● **Stored entries**
****************************************
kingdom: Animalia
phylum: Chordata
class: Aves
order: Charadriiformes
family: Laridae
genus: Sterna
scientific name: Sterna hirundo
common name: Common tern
****************************************
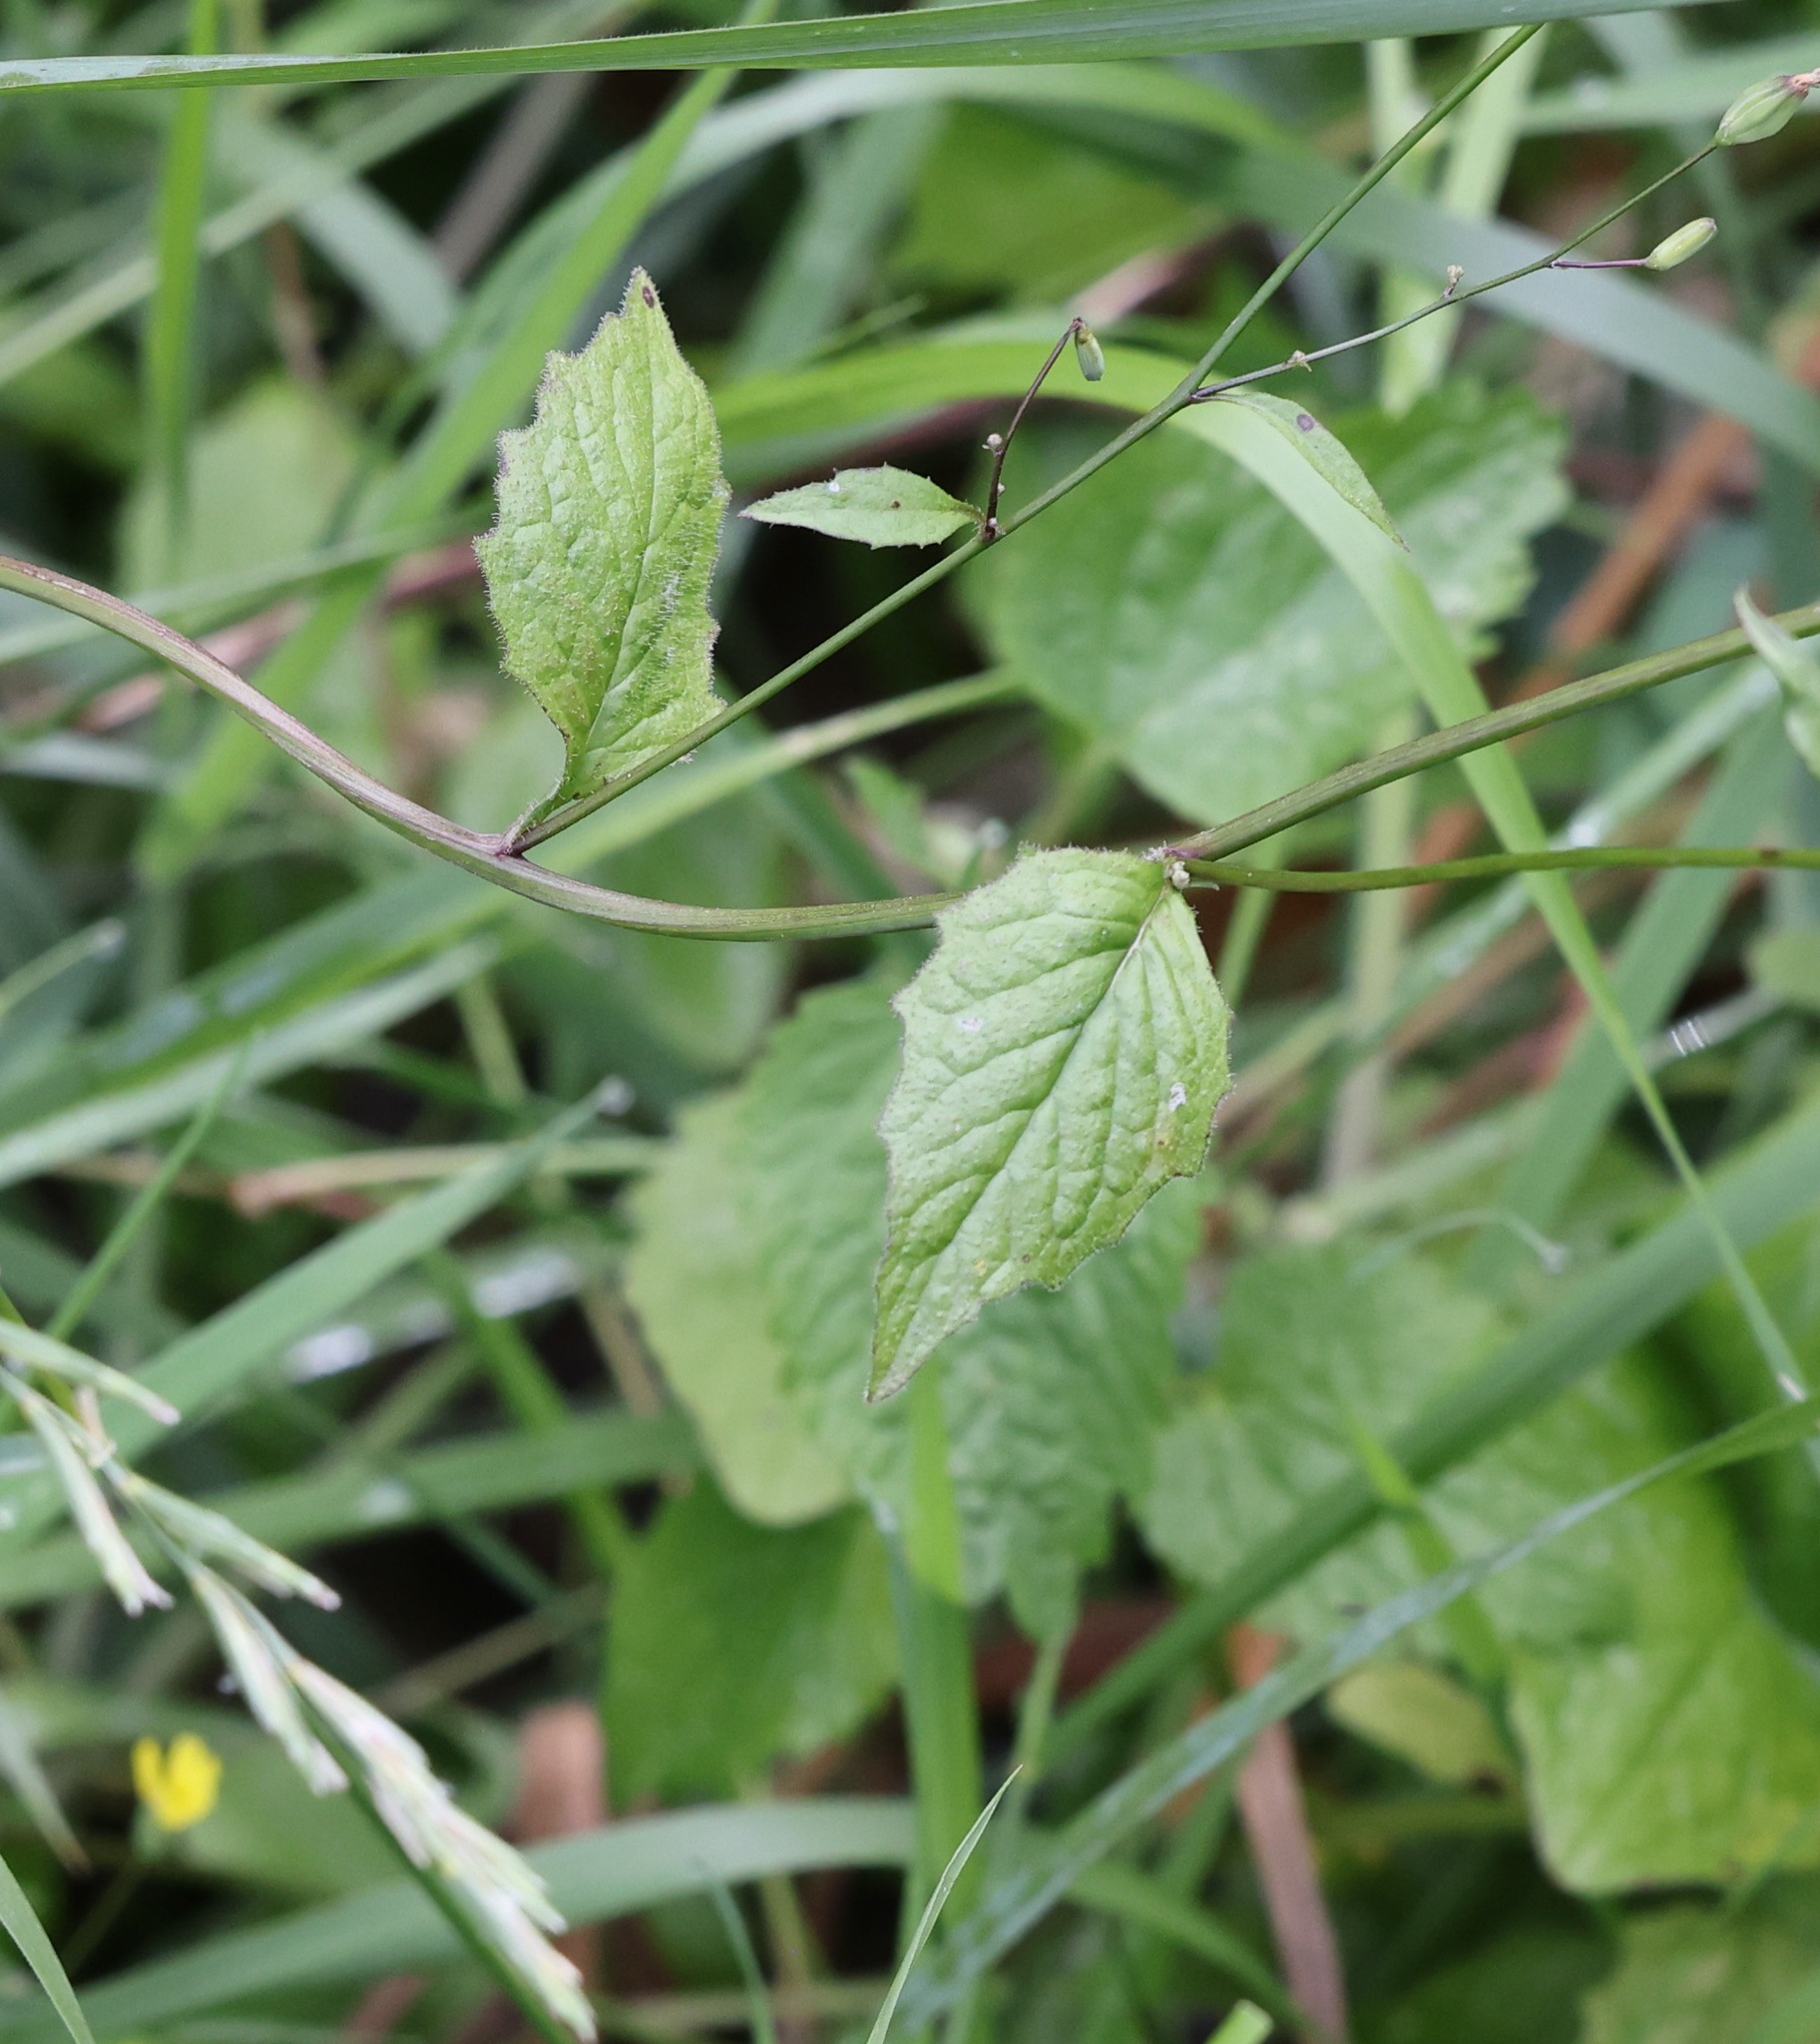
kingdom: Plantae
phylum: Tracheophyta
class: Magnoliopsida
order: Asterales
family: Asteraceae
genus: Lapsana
****************************************
Return the lines of the items that begin with the line containing "kingdom: Animalia" and end with the line containing "scientific name: Sterna hirundo", both included, copied without any change.

kingdom: Animalia
phylum: Chordata
class: Aves
order: Charadriiformes
family: Laridae
genus: Sterna
scientific name: Sterna hirundo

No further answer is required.